Recently there was a minor flap over patent issues and user-centric identity systems. Someone had discovered that Dick Hardt and Sxip Identity had applied for some U.S. and U.K. patents covering identity systems that appeared to cover technology used in the OpenID system.

Now anyone who knows Dick or has worked with Sxip is well aware that this company is no Eolas (the folks who claim a patent on browser plug-ins), nor is there any indication that Sxip wants to quietly have people adopt a standard that it later claims is covered by its intellectual property (IP).

Sxip does own quite a bit of IP related to its Sxip Access product, and a lot of the OpenID system could be said to derive from the Sxip model. It could be said, in fact, that Hardt “invented” the three-part identity system of Identity Provider, User and Relying Party (RP, or Identity Consumer).
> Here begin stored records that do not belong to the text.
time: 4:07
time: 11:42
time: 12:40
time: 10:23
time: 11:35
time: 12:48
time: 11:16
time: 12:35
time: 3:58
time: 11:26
Since OpenID is, at least nominally, an open source project, patent issues are red flags to many of its proponents.

So it’s with a real sense of relief that I can report that Hardt stated to me unequivocally, “We will issue non-assertion statements similar to other respected corporate patent holders [e.g., Sun and IBM] as specifications we participate in are finalized.”
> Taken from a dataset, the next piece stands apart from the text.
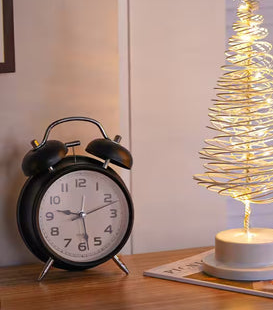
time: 9:28
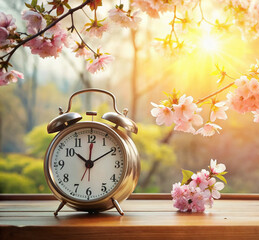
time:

He went on to note that, “We have been open to spec developers and the core OpenID community that we hold patents in this area.” Evidently it’s not the OpenID stakeholders raising a potential stink, but those whose interests lie in other identity systems and methods.

This seems like a good time to give you an interim report on Sxipper, Sxip’s well-designed Web-based single sign-on solution plus (SSO+). The “plus” is a form-filling tool that allows the first visitor to a form to map the fields and send the resulting semantic map back to the Sxipper site. Subsequent Sxipper-enabled visitors to that form will see their own data automatically populated into it.

The project is still listed as beta software and is undergoing seemingly endless “updates” (which are very quietly and automatically installed. I wish other software vendors would adopt Sxipper’s update methodology!). But, for me, it’s the most-compelling reason to install Firefox as your primary browser. Sxipper has improved greatly in usability and functionality since I started using it last fall and now I’d be severely impacted if it were no longer available to me. It’s really the best, if not the first, user-centric identity tool.